State v. Walter William McCoy, 2007 WI App 15
For McCoy: Andrea Taylor Cornwall

Issue/Holding:

¶18   … We start by acknowledging that the chain of evidence in this case is not perfect. There are substantial time gaps as pointed out by McCoy. Nonetheless, the chain of custody evidence was sufficient to support the trial court’s conclusion that it was admissible. The standard for the admission of exhibits into evidence is that there must be a showing that the physical exhibit being offered is in substantially the same condition as when the crime was committed.”  Moore, 425 F.3d at 1071 (citation omitted). This standard was satisfied here. Several witnesses testified that the physical evidence was what it purported to be and Nurse Kelly positively identified it as the same evidence she had packaged on the date of the crime.¶19   Provided that standard is satisfied, gaps in the chain of evidence “go to the weight of the evidence rather than its admissibility.” Id. (citation omitted).

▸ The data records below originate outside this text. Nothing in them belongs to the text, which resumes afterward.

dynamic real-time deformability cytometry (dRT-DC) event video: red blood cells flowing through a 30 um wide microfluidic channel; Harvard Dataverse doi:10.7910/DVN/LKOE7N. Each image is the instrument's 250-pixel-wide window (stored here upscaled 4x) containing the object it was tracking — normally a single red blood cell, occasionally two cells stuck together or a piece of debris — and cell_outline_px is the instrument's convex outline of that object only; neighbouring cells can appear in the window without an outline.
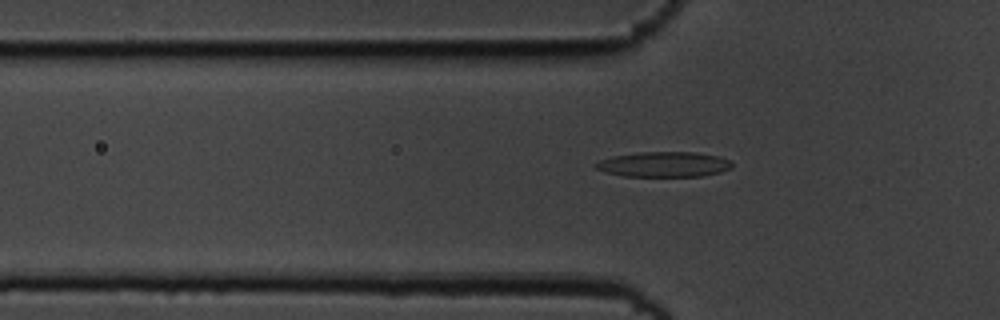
{"species": "common noctule bat (a hibernating species)", "species_latin": "Nyctalus noctula", "temperature_condition": "cold", "stored_images_in_passage": 55, "camera_frame_rate_fps": 3000, "um_per_image_px": 0.085, "animal": {"sex": "male", "body_mass_g": 19.5, "forearm_length_mm": 54.6}, "frame": {"image": 1, "passage_image": 18, "time_ms": 5.667, "image_size_px": [1000, 320], "cell_outline_px": [[732, 168], [720, 172], [700, 176], [624, 176], [604, 172], [596, 168], [592, 164], [600, 160], [612, 156], [640, 152], [696, 152], [720, 156], [728, 160], [732, 164]], "centroid_in_image_um": [56.41, 13.96], "position_along_channel_um": 69.4, "area_um2": 20.06}}
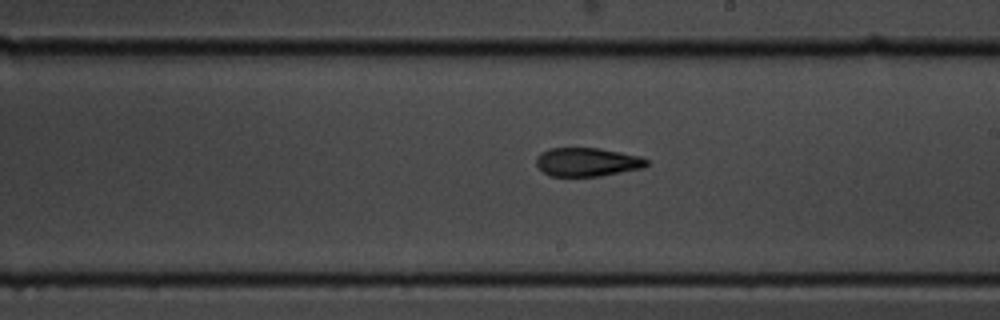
{"frame": {"image": 2, "passage_image": 32, "time_ms": 10.333, "image_size_px": [1000, 320], "cell_outline_px": [[648, 164], [644, 168], [600, 176], [548, 176], [536, 164], [536, 156], [540, 152], [548, 148], [600, 148], [640, 156], [648, 160]], "centroid_in_image_um": [49.9, 13.77], "position_along_channel_um": 239.1, "area_um2": 18.55}}
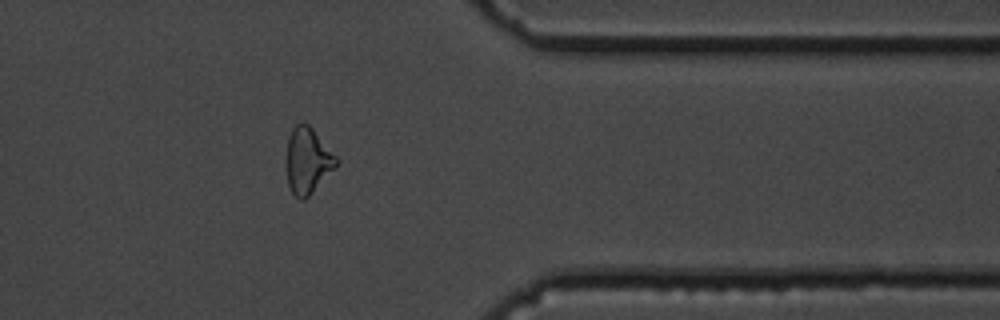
{"frame": {"image": 3, "passage_image": 45, "time_ms": 14.667, "image_size_px": [1000, 320], "cell_outline_px": [[340, 160], [312, 192], [304, 200], [300, 200], [292, 192], [288, 184], [284, 168], [284, 156], [288, 136], [292, 128], [296, 124], [308, 124], [312, 128]], "centroid_in_image_um": [26.08, 13.64], "position_along_channel_um": 385.3, "area_um2": 19.36}, "authors_computed_cell_mechanics": {"area_um2": 18.785, "velocity_mm_per_s": 3.6343, "shape_relaxation_time_tau1_ms": 6.3329, "shape_relaxation_time_tau2_ms": 2.3626, "deformation_change_tau1": 0.1927, "deformation_change_tau2": 0.1023}}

¶20   Thus, we conclude that the witnesses who testified for the State provided sufficient foundation and authentication to convince this court that the evidence in question “is what its proponent claims” it is. See WIS. STAT. § 909.01. The chain of custody was sufficient to allow its admissibility. The markings and seals personally placed on the evidence by all four of the witnesses who handled the evidence allowed them to each positively identify the evidence and independently recall what they did with the evidence. The absence of any additional markings or initials indicates that no one else handled this evidence between October 1995 and the trial. Moreover, the testimony from these four witnesses provided the jury, acting reasonably, with a sufficient basis to conclude that the tampon fragments introduced into evidence at trial were the same, and in substantially the same condition, as the fragments retrieved in October 1995 from the victim. Accordingly, the trial court did not erroneously exercise its discretion in admitting this evidence. Any basis for challenging the time gaps in the chain of custody was relevant to the weight of the evidence––not its admissibility.